President Trump has done the impossible. He has made me feel sorry for Rex Tillerson.
I urged a “no” vote on his confirmation, because he had no background in foreign policy and his tenure at ExxonMobil suggested that would pursue an amoral approach. He did prove as uninterested as his boss in promoting democracy and human rights, for example stripping out language relating to racial, sexual and ethnic discrimination from an upcoming human rights report.
But I would never have guessed that someone who had been the CEO of one of the world’s largest companies could turn out to be such a poor manager. Tillerson pushed a roughly 30 percent cut in State’s budget, refused to fill vital jobs and unleashed management consultants with a mandate to re-engineer the department — as if it were the underperforming division of a conglomerate determined to raise its stock price.
The result was plummeting morale and an exodus of talent. Nearly 30 percent of the most senior officials — career ambassadors and ministers — walked out. This would be the equivalent of the Defense Department losing a third of its three- and four-star generals. Meanwhile, the number of applicants taking the foreign service exam dropped 33 percent from a year earlier. Legendary former diplomats Nicholas Burns and Ryan C. Crocker warned that Tillerson was “Dismantling the Foreign Service.”
Tillerson was as unsuccessful at managing the president as he was his own department. It was a relationship beyond repair after Tillerson refused to deny that he had called Trump a “moron.” The secretary of state’s lack of influence became apparent as differences surfaced over issues such as Qatar (Trump wanted to back the Saudi squeeze, Tillerson wanted to serve as an honest broker), the Paris climate accord (Trump pulled out, Tillerson wanted to stay in) and the location of the U.S. Embassy in Israel (Trump announced he would move it to Jerusalem, Tillerson wanted to keep it in Tel Aviv). The final humiliation was Trump’s decision on Thursday to hold a summit with North Korean dictator Kim Jong Un without first consulting Tillerson.
For all these reasons, I stand by my judgment that Tillerson was the worst secretary of state since the United States’ rise to global power began in 1898. If he had any self-respect, he would have resigned long ago.
And yet the manner in which “Rexit” finally occurred was despicable. Trump became famous on television for saying “you’re fired,” but it turns out that in real life he is too cowardly to look people in the face when he is getting rid of them. FBI Director James B. Comey found out he was canned from seeing the news on television; Tillerson reportedly from Twitter. No one deserves to be treated this way. Trump demands maximum loyalty from his followers, but he does not give any loyalty — or respect — in return.

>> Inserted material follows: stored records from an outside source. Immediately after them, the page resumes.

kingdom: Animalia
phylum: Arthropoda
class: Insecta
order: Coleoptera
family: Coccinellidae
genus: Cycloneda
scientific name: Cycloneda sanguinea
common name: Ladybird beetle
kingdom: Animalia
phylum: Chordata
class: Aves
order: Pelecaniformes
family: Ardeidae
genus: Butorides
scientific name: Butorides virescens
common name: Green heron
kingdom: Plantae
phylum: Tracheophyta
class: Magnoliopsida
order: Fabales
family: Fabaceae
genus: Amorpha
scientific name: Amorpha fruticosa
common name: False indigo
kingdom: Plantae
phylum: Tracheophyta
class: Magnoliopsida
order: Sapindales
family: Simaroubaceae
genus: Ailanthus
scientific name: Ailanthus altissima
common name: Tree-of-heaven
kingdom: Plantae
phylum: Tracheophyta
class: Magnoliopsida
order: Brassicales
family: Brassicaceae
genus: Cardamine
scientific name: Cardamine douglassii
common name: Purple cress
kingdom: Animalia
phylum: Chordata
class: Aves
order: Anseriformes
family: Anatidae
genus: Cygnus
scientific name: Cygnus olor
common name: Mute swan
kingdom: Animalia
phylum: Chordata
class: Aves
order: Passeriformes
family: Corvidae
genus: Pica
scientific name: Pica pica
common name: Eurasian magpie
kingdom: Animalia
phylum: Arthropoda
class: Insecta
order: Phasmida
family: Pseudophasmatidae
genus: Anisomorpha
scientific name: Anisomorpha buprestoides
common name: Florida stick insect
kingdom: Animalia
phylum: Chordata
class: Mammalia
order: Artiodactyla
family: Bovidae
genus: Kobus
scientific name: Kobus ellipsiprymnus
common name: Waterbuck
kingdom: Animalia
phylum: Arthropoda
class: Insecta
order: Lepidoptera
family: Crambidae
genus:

So now Trump will get the secretary of state that he has long wanted. CIA Director Mike Pompeo was openly campaigning for the job even while running the CIA. In October, for example, Pompeo claimed that the intelligence community concluded that Russian meddling did not affect the outcome of the 2016 election. Only it wasn’t true: The CIA issued an embarrassing statement correcting its own director by noting that it had made no assessment of the electoral impact of Russian interference. This Sunday, Pompeo was on TV defending Trump’s decision to rush into a summit with Kim Jong Un, claiming the president had made “no concessions,” when the very act of giving the North Korean leader a meeting with the U.S. president is a huge concession.
It’s a good thing that Pompeo has better chemistry with Trump than Tillerson did — it’s important to have a secretary of state who speaks for the president. But it’s worrisome that Pompeo may get along so well with the president in part because he doesn’t tell him what he doesn’t want to hear.
Trump tweeted out Tillerson’s firing one day after Tillerson fingered Russia as the likely culprit behind the nerve-agent attack on a former Russian double agent and his daughter in Britain. He said that he was “extremely concerned about Russia.” Will Pompeo be willing to call out Trump’s buddy Russian President Vladimir Putin as forthrightly?
Or what about the Iran nuclear deal? In explaining why he fired Tillerson, Trump cited their disagreement over the deal, while adding that he shared “a very similar thought process” with Pompeo. Does that mean that Trump is now likely to scrap the Iranian nuclear deal at the same time that he is meeting with Kim to discuss the denuclearization of North Korea?
This is a schizophrenic approach that is likely to lead to failed talks with North Korea, which could in turn lead to a renewed push within the administration to launch Korean War II. For all his faults, Tillerson knew that a war with a nuclear-armed state was a bad idea. Does Pompeo?